__DATA TO PROCESS__.
^^^^^^^^
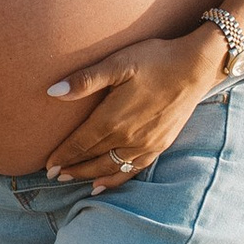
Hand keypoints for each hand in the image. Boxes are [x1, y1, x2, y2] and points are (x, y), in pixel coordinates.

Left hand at [41, 30, 223, 189]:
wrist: (196, 67)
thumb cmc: (155, 60)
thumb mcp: (118, 63)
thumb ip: (86, 80)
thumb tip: (53, 91)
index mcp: (113, 119)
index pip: (80, 143)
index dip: (62, 155)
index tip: (47, 164)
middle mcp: (128, 138)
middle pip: (92, 159)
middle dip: (71, 168)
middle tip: (52, 175)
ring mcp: (145, 144)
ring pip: (110, 168)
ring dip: (88, 175)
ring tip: (70, 179)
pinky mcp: (159, 145)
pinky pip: (132, 170)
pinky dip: (115, 180)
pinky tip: (103, 184)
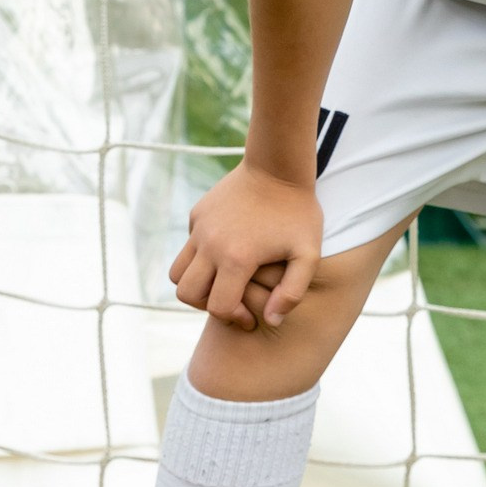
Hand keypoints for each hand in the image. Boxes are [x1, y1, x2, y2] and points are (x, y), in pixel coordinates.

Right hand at [171, 160, 322, 331]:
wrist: (278, 166)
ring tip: (222, 283)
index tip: (250, 318)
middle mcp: (211, 244)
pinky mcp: (198, 213)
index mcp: (237, 258)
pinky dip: (200, 257)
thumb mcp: (308, 254)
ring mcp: (200, 227)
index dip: (234, 319)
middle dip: (207, 305)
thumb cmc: (299, 212)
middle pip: (187, 294)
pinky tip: (227, 250)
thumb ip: (292, 293)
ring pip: (177, 272)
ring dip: (195, 284)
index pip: (218, 307)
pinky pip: (189, 245)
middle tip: (232, 302)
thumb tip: (271, 320)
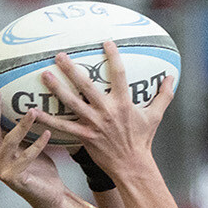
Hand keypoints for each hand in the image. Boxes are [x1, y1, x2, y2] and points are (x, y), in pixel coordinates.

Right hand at [0, 85, 63, 198]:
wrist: (50, 196)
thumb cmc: (39, 168)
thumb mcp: (27, 144)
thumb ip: (18, 129)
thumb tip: (25, 100)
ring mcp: (0, 169)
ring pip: (9, 141)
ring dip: (22, 125)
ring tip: (33, 110)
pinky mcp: (13, 179)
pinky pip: (26, 157)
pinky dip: (38, 145)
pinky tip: (47, 133)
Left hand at [32, 40, 174, 176]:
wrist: (133, 166)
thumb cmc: (143, 140)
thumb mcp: (155, 116)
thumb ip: (163, 95)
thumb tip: (172, 76)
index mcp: (124, 103)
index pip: (119, 74)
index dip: (113, 56)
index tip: (105, 41)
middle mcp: (107, 111)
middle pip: (87, 85)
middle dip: (72, 69)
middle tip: (59, 55)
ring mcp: (94, 123)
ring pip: (72, 102)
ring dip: (57, 88)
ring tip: (44, 75)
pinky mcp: (85, 136)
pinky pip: (63, 126)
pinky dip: (48, 119)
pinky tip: (34, 111)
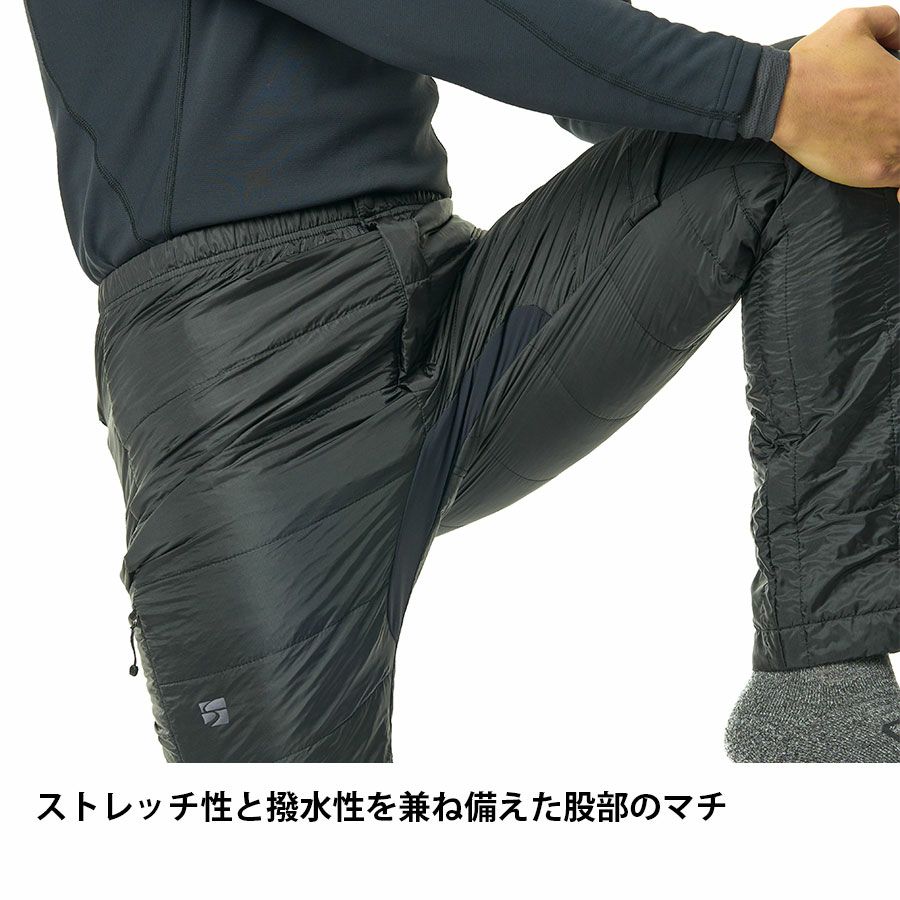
^^^^^^^^
__ACTIVITY__. In the listing above, find the line with "ring dip: (195, 284)" and output every line through the one with "thumb mcp: (27, 144)", exactly, without the pictures.

__EXERCISE RESULT__.
ring dip: (195, 284)
index pip: (218, 307)
pinky pip: (189, 245)
middle tip: (232, 302)
thumb tip: (271, 320)
Hand keypoints for each hand in the image. Boxes are [x1, y1, x2, y2] and points are (x, y), in pixel coordinates.

Right hand at [0, 85, 63, 198]:
wrist: (50, 196)
thumb cmc: (39, 168)
thumb mcp: (27, 144)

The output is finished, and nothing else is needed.